Kirsten O'Brien/The AS Review
Veterans Day may have passed, but the exhibit on display in the Viking Union Gallery offers an extended reminder for students to keep veterans on their minds all throughout the year, not just on Nov. 11.
The exhibit, called “Warhorse: Wise to Ways,” is on display in the fifth floor VU Gallery until Dec. 3. The exhibit features art by Western students as well as Bellingham community members. There are a variety of art forms on display, including photography, paintings and mixed media pieces.
Quentin Irion, the Associated Students Veterans Outreach Center coordinator, had the idea to have a veterans-themed show to go along with the other Veterans Day celebrations on Nov. 11. He said that in addition to the ceremony held on Veterans Day, he wanted a more visual way to remind people of veterans and their contributions.
“There wasn’t really a visual in last year’s Veterans Day ceremony aside from the actual speaker,” Irion said. “I felt that having the gallery show would make the Veterans Day experience a more powerful one, and have a greater impact on the audience.”
Irion is a veteran himself, and contributed 678 photos to the gallery show. The photos are arranged in a large mural, and depict many aspects of Irion’s time spent serving in the Middle East.
The exhibit is not limited to art focused on the Iraq War, however. There are also pieces focused on World War II, and photographs from the memorial ceremony for the four Lakewood police officers that were killed last November.
Allie Paul, the VU Gallery coordinator, said that the show offers a diverse group of artists the chance to convey an array of war-related topics through art.
“I think that it’s really important to have a show like this because the students in our community are all going to have varying opinions on the issue whether they know veterans or are vets themselves,” Paul said. “The fact that we have different depictions of war makes for a more cohesive show.”
Josh Durias, a Bellingham-based photographer, contributed a portrait of World War II veteran Buck Compton. Durias said that even though his family is from the Philippines and did not fight for the United States during World War II, he still felt it was important to photograph Buck and honor his contribution to the United States.
“I am constantly learning how important what [the veterans] did was,” Durias said. “I wanted to pay tribute to that. If they didn’t fight, my family and I might still be back in the Philippines.”
Durias said that even if people have not fought in a war or do not personally know any veterans, the show could still be a way to remind people of the battles veterans have fought in the past and are fighting in the present.
“There may be instances where a person may have no connection to World War II, like myself, but having these pieces gives people an opportunity to share why the event was significant,” Durias said. “It opens doors to be able to share those stories.
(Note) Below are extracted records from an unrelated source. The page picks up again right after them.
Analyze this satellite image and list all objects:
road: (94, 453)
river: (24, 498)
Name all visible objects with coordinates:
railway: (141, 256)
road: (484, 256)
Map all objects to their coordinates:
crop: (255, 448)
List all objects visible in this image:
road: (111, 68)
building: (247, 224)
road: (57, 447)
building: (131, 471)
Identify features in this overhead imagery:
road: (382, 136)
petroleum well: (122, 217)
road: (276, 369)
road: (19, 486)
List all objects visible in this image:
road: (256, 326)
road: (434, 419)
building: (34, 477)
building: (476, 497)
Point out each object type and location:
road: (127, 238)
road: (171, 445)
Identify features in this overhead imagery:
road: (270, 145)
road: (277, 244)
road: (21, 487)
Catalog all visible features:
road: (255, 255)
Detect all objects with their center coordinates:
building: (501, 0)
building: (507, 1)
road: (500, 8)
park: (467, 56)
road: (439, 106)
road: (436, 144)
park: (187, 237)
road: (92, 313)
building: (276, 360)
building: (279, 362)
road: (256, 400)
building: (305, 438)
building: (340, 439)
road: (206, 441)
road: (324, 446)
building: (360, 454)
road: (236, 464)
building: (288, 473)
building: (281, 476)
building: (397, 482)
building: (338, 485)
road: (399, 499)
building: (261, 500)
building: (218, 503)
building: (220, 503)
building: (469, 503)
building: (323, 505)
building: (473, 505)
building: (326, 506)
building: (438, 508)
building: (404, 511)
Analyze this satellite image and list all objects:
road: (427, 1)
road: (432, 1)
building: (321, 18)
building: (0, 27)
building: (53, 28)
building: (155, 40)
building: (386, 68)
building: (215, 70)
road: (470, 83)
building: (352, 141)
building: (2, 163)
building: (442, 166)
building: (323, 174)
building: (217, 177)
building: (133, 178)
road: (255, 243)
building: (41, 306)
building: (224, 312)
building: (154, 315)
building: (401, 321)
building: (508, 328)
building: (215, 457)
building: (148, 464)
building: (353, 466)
If we didn’t have different pieces up, those conversations may not even happen.”
For veterans like Irion, the show can evoke especially powerful memories. For the photomural, he sifted through over 1300 photos. He said that it was the first time he had looked through the photos in a year since his service.
“When I look at the pieces, it takes me back. It’s nostalgic,” Irion said. “I think about what I was doing that day, what was happening, the heat in the city.”
While the show may have personal significance for Irion, he said that anyone is able to enjoy the art at the exhibit.
“I think the show will help open people’s eyes,” Irion said. “It might be that little bit of encouragement someone needs to shake a vet’s hand and say thank you. It bridges the gap in communication and helps people relate, even if it’s on the simplest of levels.”